An advanced combat optical gunsight, a lighter with stickers of the Ukrainian Armed Forces’ logo.

The now cleaned shoes he wore for eight months. What remains from the war fits a small bag and a plastic sleeve. 

 

Despite leaving the battlefield a year and a half ago, war still permeates his daily life. It sneaks through the constant flow of push-notifications he receives from group chats; the tee-shirt “Русский военный корабль, иди на хуй (Russian warship, go fuck yourself)” he sometimes wears—which reminds him of the day him and his squad took back Snake Island—a strategic and symbolic position in the Black Sea; and the funerals he attends. He doesn’t regret coming back but he lives in constant worry for the comrades he left behind, those who continue to risk their lives in a conflict that has no end in sight.

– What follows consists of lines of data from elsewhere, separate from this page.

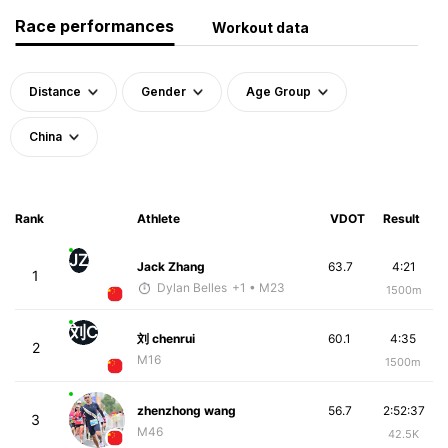
Race performances
Workout data
Distance
Gender
Age Group
China
Rank
Athlete
VDOT
Result
JZ
Jack Zhang
63.7
4:21
1
Dylan Belles
+1
• M23
1500m
刘C
刘 chenrui
60.1
4:35
2
M16
1500m
zhenzhong wang
56.7
2:52:37
3
M46
42.5K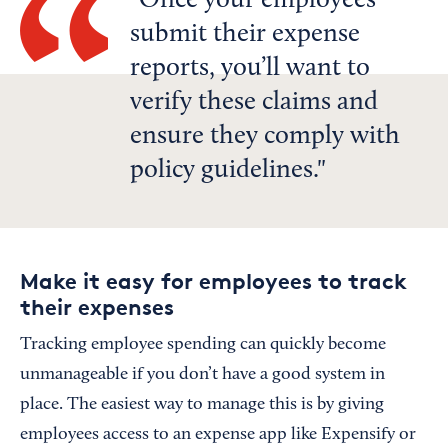
Once your employees
submit their expense
reports, you’ll want to
verify these claims and
ensure they comply with
policy guidelines.
Make it easy for employees to track
their expenses
Tracking employee spending can quickly become
unmanageable if you don’t have a good system in
place. The easiest way to manage this is by giving
employees access to an expense app like Expensify or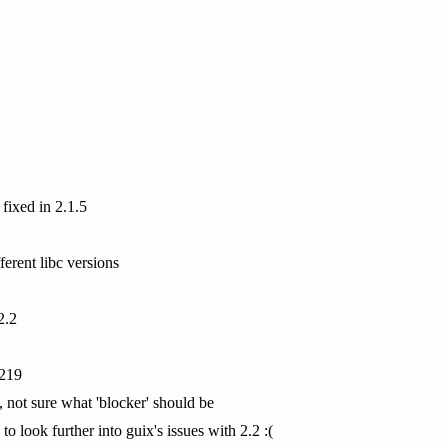
 fixed in 2.1.5
ferent libc versions
2.2
0219
, not sure what 'blocker' should be
to look further into guix's issues with 2.2 :(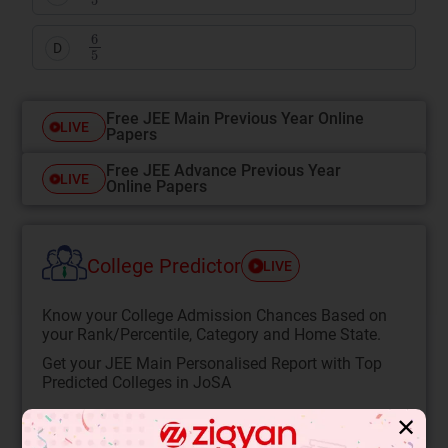
6
5
D
Free JEE Main Previous Year Online
LIVE
Papers
Free JEE Advance Previous Year
LIVE
Online Papers
College Predictor
LIVE
Know your College Admission Chances Based on
your Rank/Percentile, Category and Home State.
Get your JEE Main Personalised Report with Top
Predicted Colleges in JoSA
START NOW
✕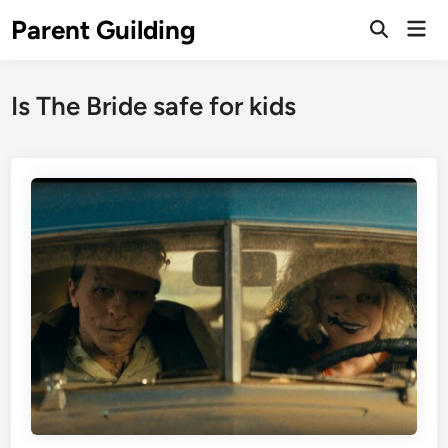
Skip
Parent Guilding
Mai
to
Open
Men
Search
content
Is The Bride safe for kids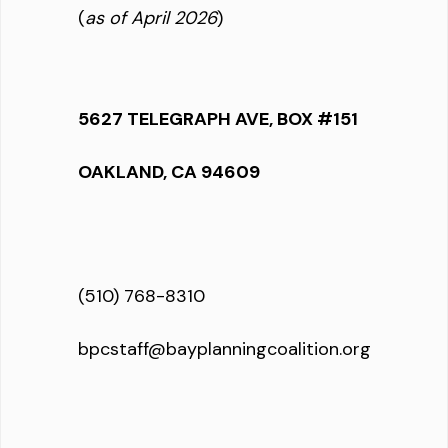
(
as of April 2026
)
5627 TELEGRAPH AVE, BOX #151
OAKLAND, CA 94609
(510) 768-8310
bpcstaff@bayplanningcoalition.org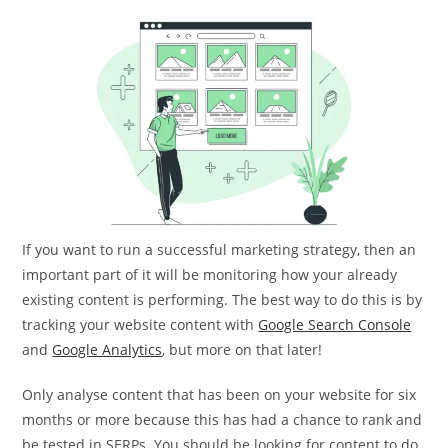
If you want to run a successful marketing strategy, then an
important part of it will be monitoring how your already
existing content is performing. The best way to do this is by
tracking your website content with
Google Search Console
and
Google Analytics
, but more on that later!
Only analyse content that has been on your website for six
months or more because this has had a chance to rank and
be tested in SERPs. You should be looking for content to do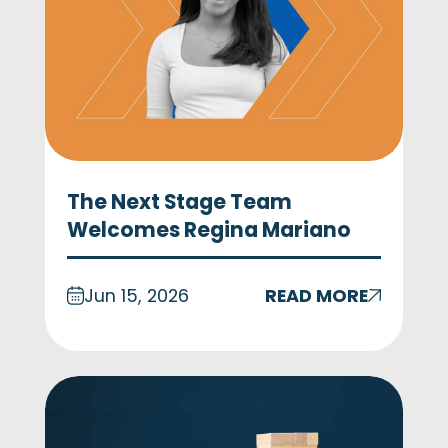
The Next Stage Team
Welcomes Regina Mariano
Jun 15, 2026
READ MORE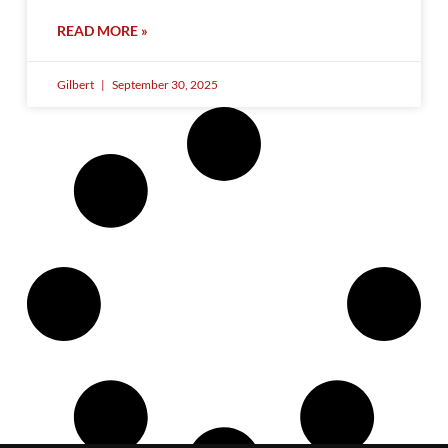
READ MORE »
Gilbert
September 30, 2025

George doesn’t talk about war in heroic terms. “I don’t think I do things because they’re good or bad. I do things for myself because of how I feel, and I take complete responsibility for it,” he says. Now that he has tried so many drugs, gone through three divorces and sat in as many prison cells, and even fought in war, he wonders what will next satisfy his need for adrenaline. “It hasn’t been invented yet,” he jokes.